(Stored data)
==========

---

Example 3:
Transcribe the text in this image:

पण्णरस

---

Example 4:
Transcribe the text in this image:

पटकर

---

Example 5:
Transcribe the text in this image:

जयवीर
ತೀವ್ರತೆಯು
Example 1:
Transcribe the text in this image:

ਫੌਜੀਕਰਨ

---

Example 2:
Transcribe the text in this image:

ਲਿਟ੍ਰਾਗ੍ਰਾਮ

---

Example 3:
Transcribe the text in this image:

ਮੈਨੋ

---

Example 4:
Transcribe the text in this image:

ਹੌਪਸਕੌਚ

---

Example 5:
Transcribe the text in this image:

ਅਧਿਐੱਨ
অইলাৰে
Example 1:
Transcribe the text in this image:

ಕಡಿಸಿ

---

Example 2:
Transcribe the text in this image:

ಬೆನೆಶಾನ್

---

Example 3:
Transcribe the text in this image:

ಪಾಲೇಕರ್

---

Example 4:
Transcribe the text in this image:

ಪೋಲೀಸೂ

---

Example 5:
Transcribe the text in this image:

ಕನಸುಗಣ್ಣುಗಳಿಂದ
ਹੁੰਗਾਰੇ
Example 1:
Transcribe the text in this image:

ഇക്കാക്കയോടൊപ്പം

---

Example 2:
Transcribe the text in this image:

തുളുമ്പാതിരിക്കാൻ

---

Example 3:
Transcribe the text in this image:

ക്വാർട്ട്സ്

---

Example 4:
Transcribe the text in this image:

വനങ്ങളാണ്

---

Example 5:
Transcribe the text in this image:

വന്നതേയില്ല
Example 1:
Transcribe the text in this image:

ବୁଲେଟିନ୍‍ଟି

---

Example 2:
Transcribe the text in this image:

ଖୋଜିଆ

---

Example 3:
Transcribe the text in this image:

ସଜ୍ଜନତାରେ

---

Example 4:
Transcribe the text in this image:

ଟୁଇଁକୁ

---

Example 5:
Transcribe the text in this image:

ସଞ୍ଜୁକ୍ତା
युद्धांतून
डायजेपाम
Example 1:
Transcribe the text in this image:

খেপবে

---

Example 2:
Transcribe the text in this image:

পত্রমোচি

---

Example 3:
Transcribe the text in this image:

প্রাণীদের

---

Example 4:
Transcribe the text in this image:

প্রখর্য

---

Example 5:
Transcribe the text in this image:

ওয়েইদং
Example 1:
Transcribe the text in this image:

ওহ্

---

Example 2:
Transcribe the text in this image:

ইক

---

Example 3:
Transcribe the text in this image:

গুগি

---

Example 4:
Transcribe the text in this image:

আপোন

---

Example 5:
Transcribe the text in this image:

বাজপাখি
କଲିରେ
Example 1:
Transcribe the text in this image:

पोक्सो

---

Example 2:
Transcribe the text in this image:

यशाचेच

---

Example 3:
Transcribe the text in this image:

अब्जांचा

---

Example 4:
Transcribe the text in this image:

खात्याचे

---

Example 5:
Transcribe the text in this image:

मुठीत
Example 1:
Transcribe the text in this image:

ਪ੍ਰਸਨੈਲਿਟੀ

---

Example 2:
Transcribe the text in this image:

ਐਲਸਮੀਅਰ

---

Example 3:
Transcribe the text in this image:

==========

### ABOUT THIS TASK
Please retype the entries above in full, exactly as they stand.

### EXPECTED ANSWER
---

Example 3:
Transcribe the text in this image:

पण्णरस

---

Example 4:
Transcribe the text in this image:

पटकर

---

Example 5:
Transcribe the text in this image:

जयवीर
ತೀವ್ರತೆಯು
Example 1:
Transcribe the text in this image:

ਫੌਜੀਕਰਨ

---

Example 2:
Transcribe the text in this image:

ਲਿਟ੍ਰਾਗ੍ਰਾਮ

---

Example 3:
Transcribe the text in this image:

ਮੈਨੋ

---

Example 4:
Transcribe the text in this image:

ਹੌਪਸਕੌਚ

---

Example 5:
Transcribe the text in this image:

ਅਧਿਐੱਨ
অইলাৰে
Example 1:
Transcribe the text in this image:

ಕಡಿಸಿ

---

Example 2:
Transcribe the text in this image:

ಬೆನೆಶಾನ್

---

Example 3:
Transcribe the text in this image:

ಪಾಲೇಕರ್

---

Example 4:
Transcribe the text in this image:

ಪೋಲೀಸೂ

---

Example 5:
Transcribe the text in this image:

ಕನಸುಗಣ್ಣುಗಳಿಂದ
ਹੁੰਗਾਰੇ
Example 1:
Transcribe the text in this image:

ഇക്കാക്കയോടൊപ്പം

---

Example 2:
Transcribe the text in this image:

തുളുമ്പാതിരിക്കാൻ

---

Example 3:
Transcribe the text in this image:

ക്വാർട്ട്സ്

---

Example 4:
Transcribe the text in this image:

വനങ്ങളാണ്

---

Example 5:
Transcribe the text in this image:

വന്നതേയില്ല
Example 1:
Transcribe the text in this image:

ବୁଲେଟିନ୍‍ଟି

---

Example 2:
Transcribe the text in this image:

ଖୋଜିଆ

---

Example 3:
Transcribe the text in this image:

ସଜ୍ଜନତାରେ

---

Example 4:
Transcribe the text in this image:

ଟୁଇଁକୁ

---

Example 5:
Transcribe the text in this image:

ସଞ୍ଜୁକ୍ତା
युद्धांतून
डायजेपाम
Example 1:
Transcribe the text in this image:

খেপবে

---

Example 2:
Transcribe the text in this image:

পত্রমোচি

---

Example 3:
Transcribe the text in this image:

প্রাণীদের

---

Example 4:
Transcribe the text in this image:

প্রখর্য

---

Example 5:
Transcribe the text in this image:

ওয়েইদং
Example 1:
Transcribe the text in this image:

ওহ্

---

Example 2:
Transcribe the text in this image:

ইক

---

Example 3:
Transcribe the text in this image:

গুগি

---

Example 4:
Transcribe the text in this image:

আপোন

---

Example 5:
Transcribe the text in this image:

বাজপাখি
କଲିରେ
Example 1:
Transcribe the text in this image:

पोक्सो

---

Example 2:
Transcribe the text in this image:

यशाचेच

---

Example 3:
Transcribe the text in this image:

अब्जांचा

---

Example 4:
Transcribe the text in this image:

खात्याचे

---

Example 5:
Transcribe the text in this image:

मुठीत
Example 1:
Transcribe the text in this image:

ਪ੍ਰਸਨੈਲਿਟੀ

---

Example 2:
Transcribe the text in this image:

ਐਲਸਮੀਅਰ

---

Example 3:
Transcribe the text in this image:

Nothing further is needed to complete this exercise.